- REQUIREMENT A -
According to the Starship Troopers review, what weapons does Verhoeven still have the troopers fighting with?
- REQUIREMENT B -
Using the Starship Troopers review, explain why the reviewer says the film does not work as a portrayal of the horrors of war.
- REQUIREMENT C -
From the Starship Troopers review, quote the passage between "PARODY OF WAR" and "its own purpose.", inclusive.

BEGIN SELECTED PASSAGE

Overall, "Starship Troopers" erratic, sloppy, and ill-planned.
I still can't figure out what Paul Verhoeven was trying to do with this picture.
SCIENCE FICTION ? Decidedly not. We're supposedly 200+ years into the future. Think back to the weaponry of, say, the US Revolutionary War. Compare it to current weapons. Now make a leap of similar magnitude beyond that, and what do we get? Heinlein postulated MI in powered-armor suits, dealing death in a dozen ways as personal as a punch in the nose. Verhoeven has our troopers still fighting with machine guns and hand grenades. No "smart" weaponry whatsoever, not even hand-held energy beams, and communication systems that are still blocked by canyon walls and bugged with static. Food service is still slop served with spoons from a heated aluminum tray. Bathing is still bar soap rubbed on by hand under a shower of running water. Finally, how did only 200+ years of immigration wipe out the genetic heritage of Buenos Aires? I see no influence of the original natives, only Carmen bears Spanish features, and nobody shows any of today's huge mixed-Japanese population.
THE HORRORS OF WAR ? Forget it. First of all, the technical and continuity errors left this a slapstick affair. Second, to get me to feel the horrors, you have to engage me in the characters. The shallow formula characters continuously reminded us that they're only cardboard cutouts of people. Even John Wayne got better character depth. Third, you have to engage me in the plot conflicts. Verhoeven needed to decide whether or not he had time to work on relationship tension -- four lines to work out a deep emotional attachment just doesn't cut it, and merely exposes the development problems. As for the war itself, we never get any real tension of battle or long-term planning.
PARODY OF WAR MOVIES ? Perhaps. War action scenes with stupid tactics even at the squad level ("They can spit napalm: let's bunch up!"), one technical error or discontinuity after another ... and after that's established, we have to suspend belief in *those* "world rules" whenever there's a mano-a-mandible close-up (note the changes in pace of battle and troop reaction time). Even then, some great foreshadowing and set-up opportunities go by unharvested, and the utterly superfluous shower scene defeats its own purpose.
SPECIAL EFFECTS ? Nah. The formula stuff in action films gets standard-of-the-art computer simulation; the day-to-day details are incredibly cheap. For instance, when Rico is recovering from his leg wound, they give him a huge floatation tank, some cute wound-knitting creature, but force him to breathe through a gas-can hose and lie inconvenienced for "three more days". At first, I wondered why their established Name Actor (Neil Patrick Harris) was shuffled to a peripheral role. I finally figured it out: if they hadn't, Dr. Doogie would never have let them get away with all the errors in human physiology. With Carl out of the way, we get the classicly hilarious brain-sucking scene and Carmen's Polyanna attitude some 5 minutes later (when she should be bleeding heavily while Rico radios for a medic).
Overall, "Starship Troopers" erratic, sloppy, and ill-planned.

END SELECTED PASSAGE
BEGIN PROVIDED MATERIAL

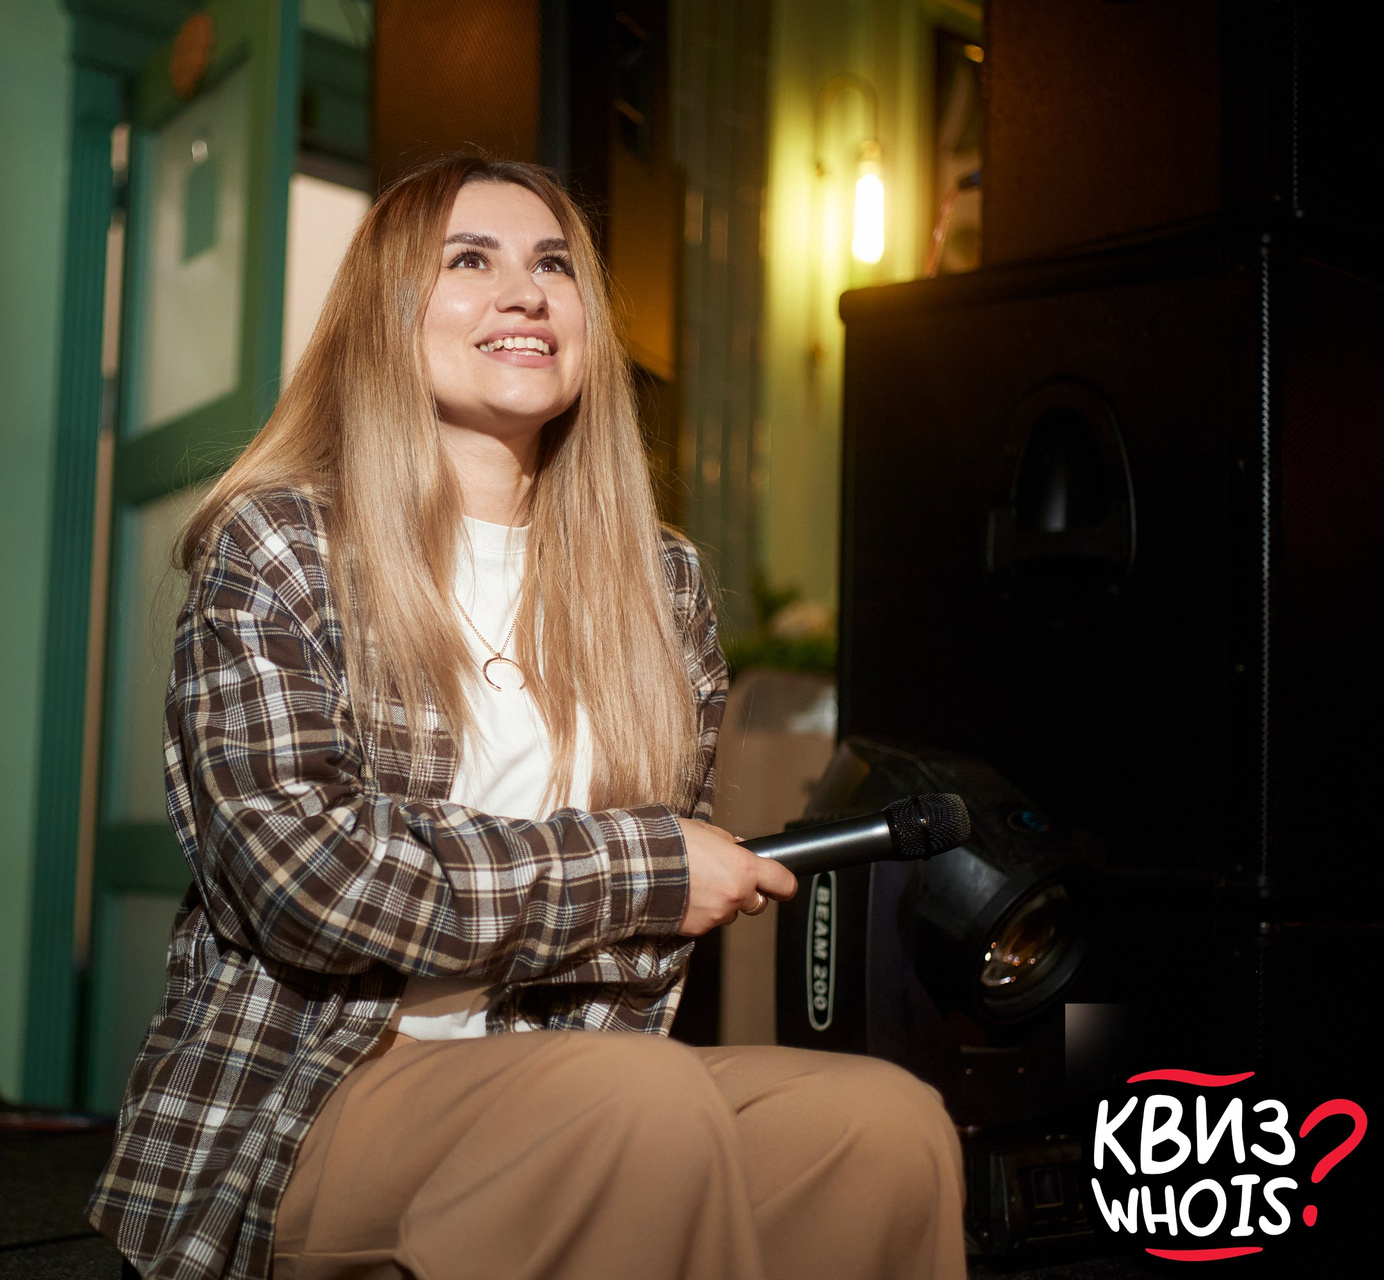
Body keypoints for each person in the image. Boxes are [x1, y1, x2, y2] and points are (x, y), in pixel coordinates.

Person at [88, 155, 965, 1280]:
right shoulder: (281, 545)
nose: (526, 293)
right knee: (633, 1101)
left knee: (882, 1128)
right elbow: (304, 875)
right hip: (320, 1088)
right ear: (387, 314)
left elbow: (643, 944)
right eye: (470, 260)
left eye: (554, 266)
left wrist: (652, 882)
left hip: (573, 1061)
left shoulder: (662, 587)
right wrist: (642, 867)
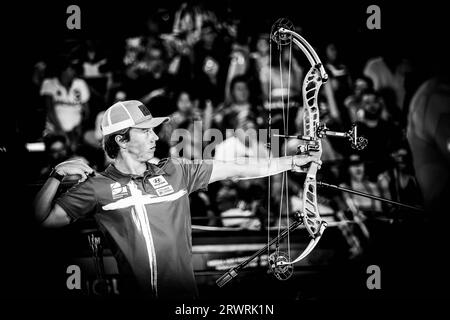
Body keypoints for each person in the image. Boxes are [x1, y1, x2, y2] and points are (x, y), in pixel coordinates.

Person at [33, 100, 320, 300]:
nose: (154, 137)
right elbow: (40, 221)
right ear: (121, 140)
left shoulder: (176, 170)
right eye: (144, 131)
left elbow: (238, 167)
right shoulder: (97, 187)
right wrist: (56, 176)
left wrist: (293, 161)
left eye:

END PROVIDED MATERIAL

- ANSWER SECTION A -
Machine guns and hand grenades.

- ANSWER SECTION B -
Technical and continuity errors turn the film into a slapstick affair, and its shallow, cardboard-cutout characters fail to engage the viewer. The plot conflicts don't engage either: a deep emotional attachment gets only four lines, and the war lacks any real battle tension or long-term planning.

- ANSWER SECTION C -
PARODY OF WAR MOVIES ? Perhaps. War action scenes with stupid tactics even at the squad level ("They can spit napalm: let's bunch up!"), one technical error or discontinuity after another ... and after that's established, we have to suspend belief in *those* "world rules" whenever there's a mano-a-mandible close-up (note the changes in pace of battle and troop reaction time). Even then, some great foreshadowing and set-up opportunities go by unharvested, and the utterly superfluous shower scene defeats its own purpose.